Posted: Monday, October 22nd 2012 at 9:32pm
Hall cities await arbitration, hear about Lanier
By Marc Eggers Staff
BUFORD – As representatives of the eight Hall County municipalities enjoyed dinner inside the exquisite and new City of Buford Community Center, quiet conversations among the city leaders alternated between the splendor of the new building and the stalemated Hall County Local Option Sales Tax (LOST) negotiations.
The quarterly meeting of the Hall County Joint Municipal Association was being hosted by the City of Buford and included representatives from Gainesville, Gillsville, Lula, Clermont, Oakwood, Flowery Branch, and Braselton.
"Mediation lasted about two or three hours last Tuesday and then stopped," Gainesville City Manager Kip Padgett said referring to the most recent LOST negotiations with representatives from Hall County government. "Our next step will be 'baseball arbitration'…but in the meantime we are open to further talks."
"We feel like the cities are the economic engines and there needs to be recognition of that in these negotiations," Padgett explained.
Chairman of Buford’s Board of Commissioners Phillip Beard added, "Us (the eight municipalities) sticking together is the big issue…it will lead to good things."
Time will tell.
Guest speaker Renee Unterman, State Senator from District 45, gave a report on the status of the Lake Lanier Caucus.
Unterman said that besides herself Senator Butch Miller, District 45, Senator Jack Murphy, District 27, and Senator John Wilkinson, District 50, were members of the Caucus.
"If you are a ‘Caucus’ it’s much easier to present your legislation and be cohesive and lobby together, to get your legislation passed," Unterman said, explaining the reason for the Lake Lanier Caucus.
And "three out of the four Senators in the Caucus are in leadership (positions), and that makes a big difference at the Capital."

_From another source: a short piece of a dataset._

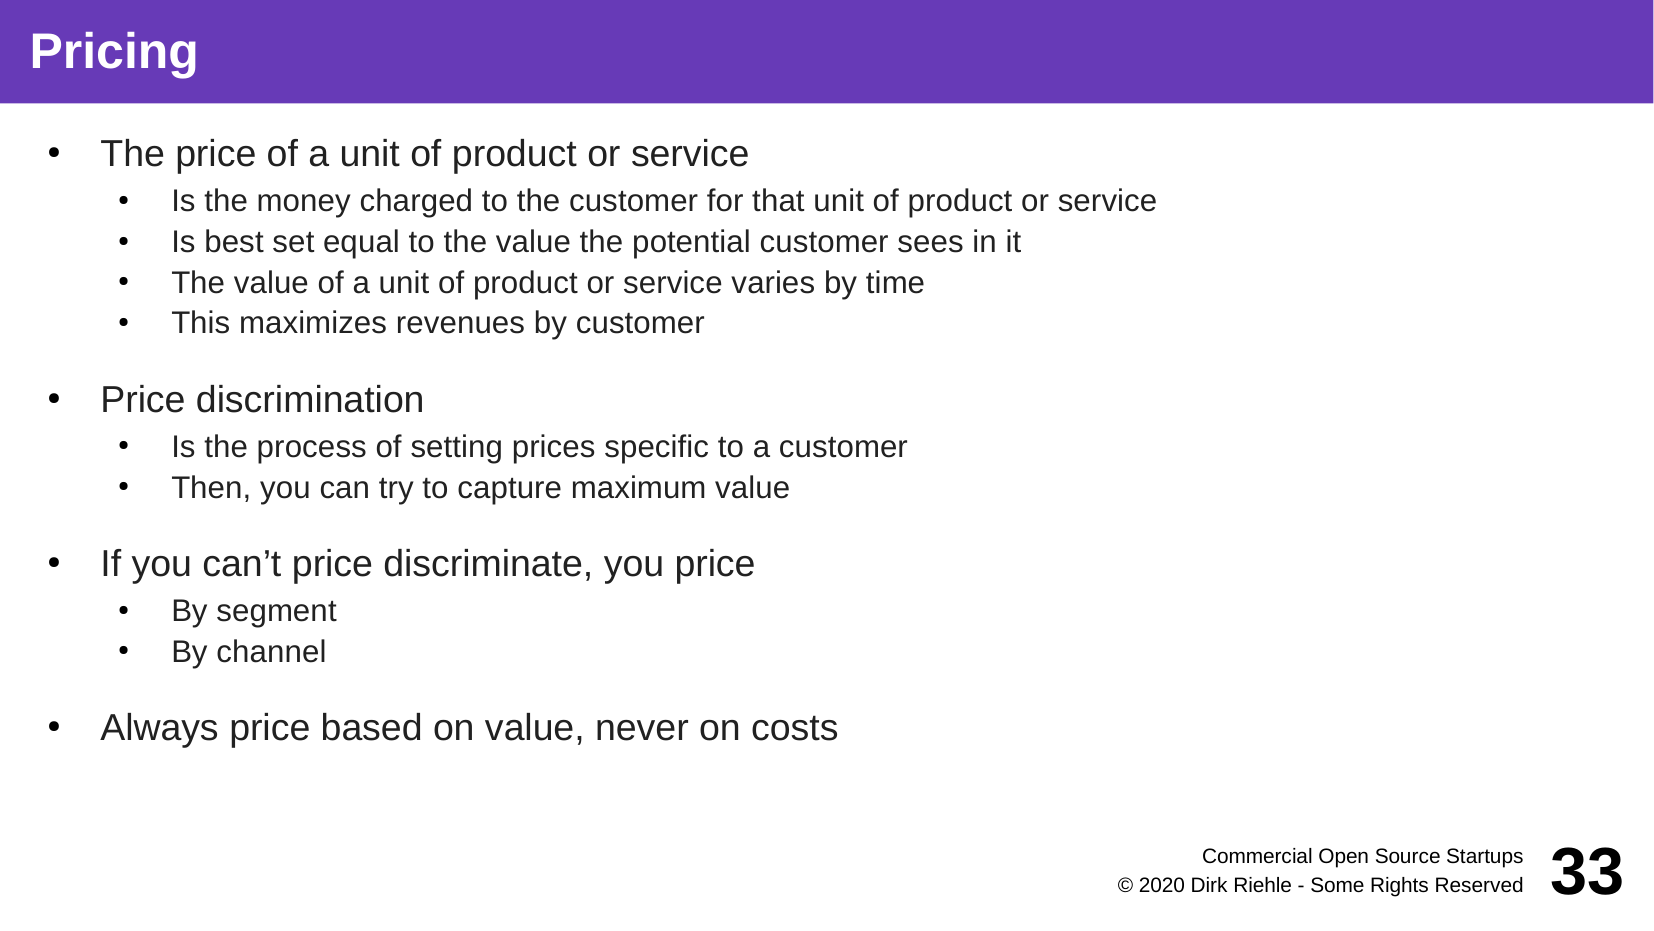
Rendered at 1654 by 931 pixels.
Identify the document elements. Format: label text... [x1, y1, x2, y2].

title Pricing [0, 0, 1654, 104]
list The price of a unit of product or service Is the money charged to the customer for that unit of product or service Is best set equal to the value the potential customer sees in it The value of a unit of product or service varies by time This maximizes revenues by customer Price discrimination Is the process of setting prices specific to a customer Then, you can try to capture maximum value If you can’t price discriminate, you price By segment By channel Always price based on value, never on costs [29, 132, 1625, 813]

"I’ve fought this battle many times in the General Assembly; when I talk about Lake Lanier I’m fighting with the Senator from Columbus," Unterman said.
Unterman said the topic of Lake Lanier arises often. "The water level is always going to be an issue for Lake Lanier…but now the new issue is public safety," Unterman said.
Unterman said that with safety moving forefront the often-suggested idea of requiring boat operator licenses has its merits, but any such legislation aimed at making Lake Lanier safer would apply to all lakes in the state.
"Why should someone in south Georgia on a 500-acre lake with one or two boats out there…be required to have a boating license? Anytime you present legislation like that you have to think about the whole state of Georgia."
Unterman invited all interested parties to attend the Caucus’s next meeting: Wednesday at 3 p.m. at the Northeast Georgia History Center in Gainesville.